Re: UIMA Fit + Pythonator issue

Posted by Richard Eckart de Castilho <re...@apache.org>.

Hi William,

what component collection are you using? OpenNLP? Maybe the components
are not set up completely. If you use OpenNLP with uimaFIT, you might
find this example here useful:

  https://cwiki.apache.org/confluence/display/UIMA/uimaFIT+and+Groovy

Cheers,

-- Richard

> On 04.01.2017, at 21:06, William Colen <wi...@gmail.com> wrote:
> 
> Hi,
> 
> I managed to create a UIMA C++ component that performs POSTagging with
> Pythonator. It works very well as a standalone annotator. I created a XMI
> with sentence and token annotation, the Python code could iterate them and
> create the POS tags.

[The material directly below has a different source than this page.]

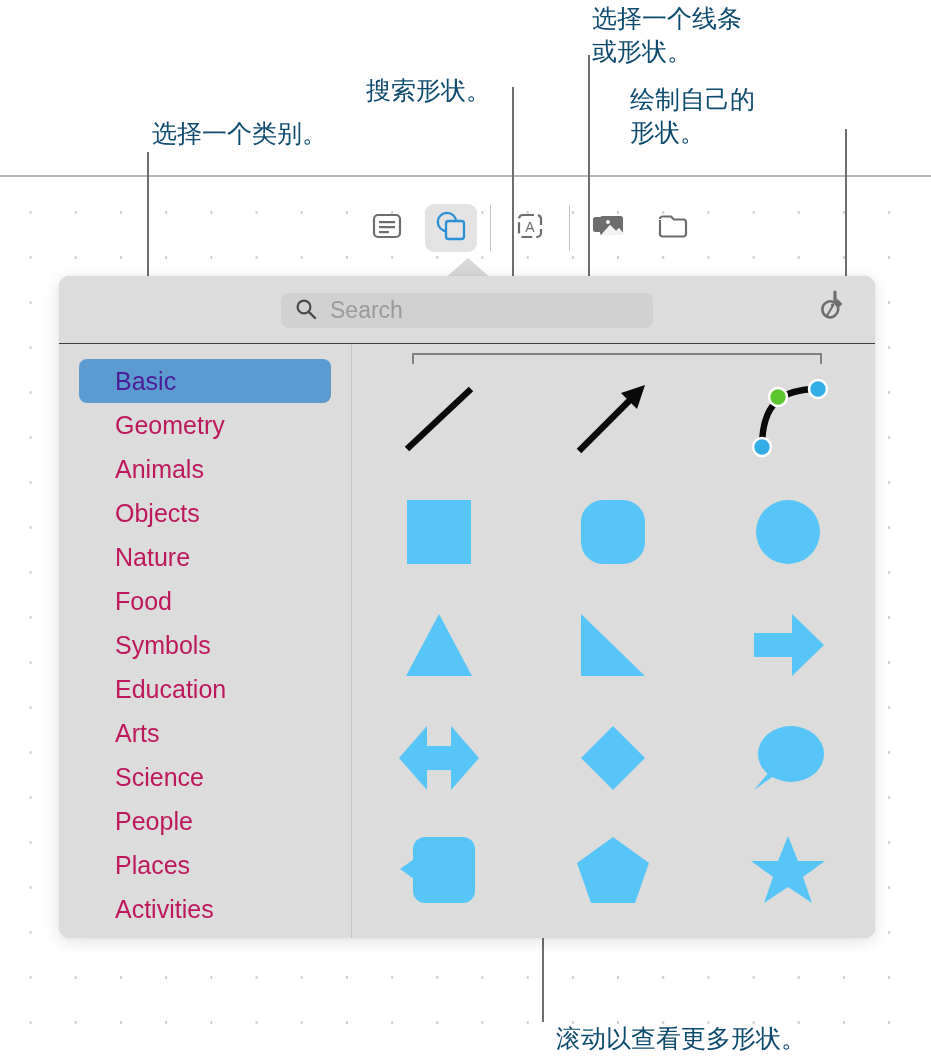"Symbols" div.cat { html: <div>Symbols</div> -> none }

I could run it as follows
> 
> runAE.sh PythonAnnotator.xml -xmi xmi_folder
> 
> 
> Now I am integrating it to the pipeline using UIMA Fit.
> 
> 
> 
> ...
> 
> AggregateBuilder builder = new AggregateBuilder();
> 
> builder.add(AnalysisEngineFactory.createEngineDescription(SentDetect.class,
> 
>   SentenceModelResource.PARAM_SENTENCE_MODEL_RESOURCE, sentdetectModelRes
> ));
> 
> builder.add(AnalysisEngineFactory.createEngineDescription(Tokenizer.class,
> 
>  TokenizerModelResource.PARAM_TOKENIZER_MODEL_RESOURCE, tokenizerModelRes
> ));
> 
> builder.add(AnalysisEngineFactory.createEngineDescriptionFromPath(
> "/complete_path/PythonAnnotator.xml"))
> 
> 
> AnalysisEngine aggregate = builder.createAggregate();
> 
> 
> It runs OK. I can see a log in the Python code that the "process" function
> was called. It loads the type system. I can also run getDocumentText and it
> works as expected.
> 
> 
> The issue starts when I try to iterate over the sentence annotations. They
> are not there! It works in the standalone version when I read it from XMI.
> 
> 
> Any clue what I am missing?
> 
> 
> Thank you,
> 
> William